***** DATA RECORDS

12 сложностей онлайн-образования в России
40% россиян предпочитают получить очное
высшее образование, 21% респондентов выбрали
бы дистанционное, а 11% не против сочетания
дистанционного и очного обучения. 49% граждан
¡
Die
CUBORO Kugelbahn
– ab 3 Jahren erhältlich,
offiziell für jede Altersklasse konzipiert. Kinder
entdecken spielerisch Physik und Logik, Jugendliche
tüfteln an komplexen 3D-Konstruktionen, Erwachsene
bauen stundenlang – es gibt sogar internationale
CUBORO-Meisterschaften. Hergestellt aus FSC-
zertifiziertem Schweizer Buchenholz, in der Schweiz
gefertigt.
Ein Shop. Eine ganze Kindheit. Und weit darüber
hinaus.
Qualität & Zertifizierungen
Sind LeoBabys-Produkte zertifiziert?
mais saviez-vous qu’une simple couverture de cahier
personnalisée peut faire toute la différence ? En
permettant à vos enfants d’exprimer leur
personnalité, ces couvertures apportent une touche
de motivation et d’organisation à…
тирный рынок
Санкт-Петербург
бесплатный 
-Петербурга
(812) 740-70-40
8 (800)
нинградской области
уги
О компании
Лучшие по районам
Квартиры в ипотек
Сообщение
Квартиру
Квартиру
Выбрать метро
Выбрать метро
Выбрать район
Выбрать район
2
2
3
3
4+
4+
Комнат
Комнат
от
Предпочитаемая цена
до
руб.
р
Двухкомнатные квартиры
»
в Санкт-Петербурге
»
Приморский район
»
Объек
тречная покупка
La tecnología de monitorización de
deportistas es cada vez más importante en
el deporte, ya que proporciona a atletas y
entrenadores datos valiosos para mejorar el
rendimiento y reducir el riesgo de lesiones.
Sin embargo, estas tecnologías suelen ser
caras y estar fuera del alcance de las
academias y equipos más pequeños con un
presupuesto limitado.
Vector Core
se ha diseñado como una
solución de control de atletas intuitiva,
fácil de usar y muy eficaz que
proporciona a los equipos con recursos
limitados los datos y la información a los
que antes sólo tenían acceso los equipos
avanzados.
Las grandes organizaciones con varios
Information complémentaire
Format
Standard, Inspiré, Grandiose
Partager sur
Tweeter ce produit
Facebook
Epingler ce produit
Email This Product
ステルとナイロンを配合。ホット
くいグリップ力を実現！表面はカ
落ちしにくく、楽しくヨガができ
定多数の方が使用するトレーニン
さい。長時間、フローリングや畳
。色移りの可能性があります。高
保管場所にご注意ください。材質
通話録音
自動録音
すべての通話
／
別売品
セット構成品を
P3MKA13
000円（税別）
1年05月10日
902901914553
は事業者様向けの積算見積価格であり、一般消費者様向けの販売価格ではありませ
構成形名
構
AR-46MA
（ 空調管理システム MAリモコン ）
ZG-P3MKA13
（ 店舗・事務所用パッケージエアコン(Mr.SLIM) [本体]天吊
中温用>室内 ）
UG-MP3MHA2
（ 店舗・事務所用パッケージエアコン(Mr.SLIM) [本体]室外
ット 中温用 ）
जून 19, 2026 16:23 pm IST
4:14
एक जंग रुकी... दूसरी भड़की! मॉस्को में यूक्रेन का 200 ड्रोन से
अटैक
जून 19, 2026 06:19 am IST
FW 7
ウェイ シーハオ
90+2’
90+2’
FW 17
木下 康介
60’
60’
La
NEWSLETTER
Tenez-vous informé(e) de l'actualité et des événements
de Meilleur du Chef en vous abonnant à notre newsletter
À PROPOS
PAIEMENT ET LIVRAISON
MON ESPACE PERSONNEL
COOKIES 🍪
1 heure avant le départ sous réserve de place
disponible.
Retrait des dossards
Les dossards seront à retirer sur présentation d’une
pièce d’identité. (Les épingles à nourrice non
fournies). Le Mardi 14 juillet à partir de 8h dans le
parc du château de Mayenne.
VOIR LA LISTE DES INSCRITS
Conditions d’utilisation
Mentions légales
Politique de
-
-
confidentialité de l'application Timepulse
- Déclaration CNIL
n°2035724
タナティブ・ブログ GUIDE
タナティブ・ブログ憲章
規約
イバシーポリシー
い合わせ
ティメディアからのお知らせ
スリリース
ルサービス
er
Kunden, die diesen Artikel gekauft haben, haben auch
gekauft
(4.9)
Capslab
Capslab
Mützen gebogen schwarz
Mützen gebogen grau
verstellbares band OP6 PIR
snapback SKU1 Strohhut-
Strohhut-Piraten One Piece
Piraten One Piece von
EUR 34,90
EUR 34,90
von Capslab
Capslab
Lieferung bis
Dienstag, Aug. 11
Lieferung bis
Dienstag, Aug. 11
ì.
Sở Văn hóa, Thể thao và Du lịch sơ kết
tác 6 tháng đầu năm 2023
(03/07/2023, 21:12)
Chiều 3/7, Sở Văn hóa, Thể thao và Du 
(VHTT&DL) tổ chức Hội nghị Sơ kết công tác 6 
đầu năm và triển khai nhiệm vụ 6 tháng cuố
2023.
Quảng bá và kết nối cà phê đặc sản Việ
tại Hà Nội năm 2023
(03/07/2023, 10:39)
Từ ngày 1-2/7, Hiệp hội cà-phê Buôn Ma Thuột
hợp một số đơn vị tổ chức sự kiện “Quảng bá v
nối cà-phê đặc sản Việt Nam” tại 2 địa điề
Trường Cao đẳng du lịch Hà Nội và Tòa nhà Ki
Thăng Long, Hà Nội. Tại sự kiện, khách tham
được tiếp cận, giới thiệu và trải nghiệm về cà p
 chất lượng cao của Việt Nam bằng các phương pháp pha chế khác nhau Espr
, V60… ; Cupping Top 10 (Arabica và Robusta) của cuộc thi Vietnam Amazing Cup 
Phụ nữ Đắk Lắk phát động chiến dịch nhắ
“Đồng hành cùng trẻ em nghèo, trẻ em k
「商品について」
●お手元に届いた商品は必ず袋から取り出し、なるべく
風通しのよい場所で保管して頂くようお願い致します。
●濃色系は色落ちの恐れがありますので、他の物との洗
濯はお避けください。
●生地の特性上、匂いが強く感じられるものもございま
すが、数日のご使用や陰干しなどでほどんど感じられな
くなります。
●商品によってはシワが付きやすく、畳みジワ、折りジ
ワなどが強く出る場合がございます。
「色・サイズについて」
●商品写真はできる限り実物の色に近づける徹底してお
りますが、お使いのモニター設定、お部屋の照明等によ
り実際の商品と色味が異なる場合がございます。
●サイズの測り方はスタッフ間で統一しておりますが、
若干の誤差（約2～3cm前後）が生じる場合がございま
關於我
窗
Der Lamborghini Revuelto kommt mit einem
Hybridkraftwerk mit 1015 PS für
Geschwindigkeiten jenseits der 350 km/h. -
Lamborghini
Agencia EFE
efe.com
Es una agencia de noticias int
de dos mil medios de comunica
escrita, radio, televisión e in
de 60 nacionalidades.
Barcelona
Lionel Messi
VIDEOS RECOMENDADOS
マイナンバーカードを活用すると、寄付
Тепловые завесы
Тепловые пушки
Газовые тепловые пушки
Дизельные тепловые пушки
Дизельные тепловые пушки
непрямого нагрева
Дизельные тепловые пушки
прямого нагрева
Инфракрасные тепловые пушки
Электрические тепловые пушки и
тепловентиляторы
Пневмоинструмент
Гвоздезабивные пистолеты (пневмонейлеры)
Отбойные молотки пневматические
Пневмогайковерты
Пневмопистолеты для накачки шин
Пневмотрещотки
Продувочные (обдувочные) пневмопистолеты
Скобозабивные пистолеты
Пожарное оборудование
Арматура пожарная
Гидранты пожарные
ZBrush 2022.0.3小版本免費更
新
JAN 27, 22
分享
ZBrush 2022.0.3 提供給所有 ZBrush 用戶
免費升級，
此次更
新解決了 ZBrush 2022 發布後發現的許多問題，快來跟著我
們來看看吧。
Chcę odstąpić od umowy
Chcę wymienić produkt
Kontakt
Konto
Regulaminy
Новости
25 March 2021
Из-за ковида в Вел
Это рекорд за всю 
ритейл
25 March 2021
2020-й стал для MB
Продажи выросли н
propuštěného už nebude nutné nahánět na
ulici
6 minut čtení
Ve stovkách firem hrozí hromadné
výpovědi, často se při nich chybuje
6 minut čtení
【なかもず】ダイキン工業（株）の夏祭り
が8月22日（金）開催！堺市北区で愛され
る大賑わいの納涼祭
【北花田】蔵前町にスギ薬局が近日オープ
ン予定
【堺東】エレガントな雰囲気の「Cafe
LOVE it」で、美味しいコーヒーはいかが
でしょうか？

**********

- **WHAT IS NEEDED**: Copy the stretch of the listing from its first line through the line containing "permettant à vos enfants d’exprimer leur", both ends included, and reproduce each line without any change.

- **ANSWER BELOW**:
12 сложностей онлайн-образования в России
40% россиян предпочитают получить очное
высшее образование, 21% респондентов выбрали
бы дистанционное, а 11% не против сочетания
дистанционного и очного обучения. 49% граждан
¡
Die
CUBORO Kugelbahn
– ab 3 Jahren erhältlich,
offiziell für jede Altersklasse konzipiert. Kinder
entdecken spielerisch Physik und Logik, Jugendliche
tüfteln an komplexen 3D-Konstruktionen, Erwachsene
bauen stundenlang – es gibt sogar internationale
CUBORO-Meisterschaften. Hergestellt aus FSC-
zertifiziertem Schweizer Buchenholz, in der Schweiz
gefertigt.
Ein Shop. Eine ganze Kindheit. Und weit darüber
hinaus.
Qualität & Zertifizierungen
Sind LeoBabys-Produkte zertifiziert?
mais saviez-vous qu’une simple couverture de cahier
personnalisée peut faire toute la différence ? En
permettant à vos enfants d’exprimer leur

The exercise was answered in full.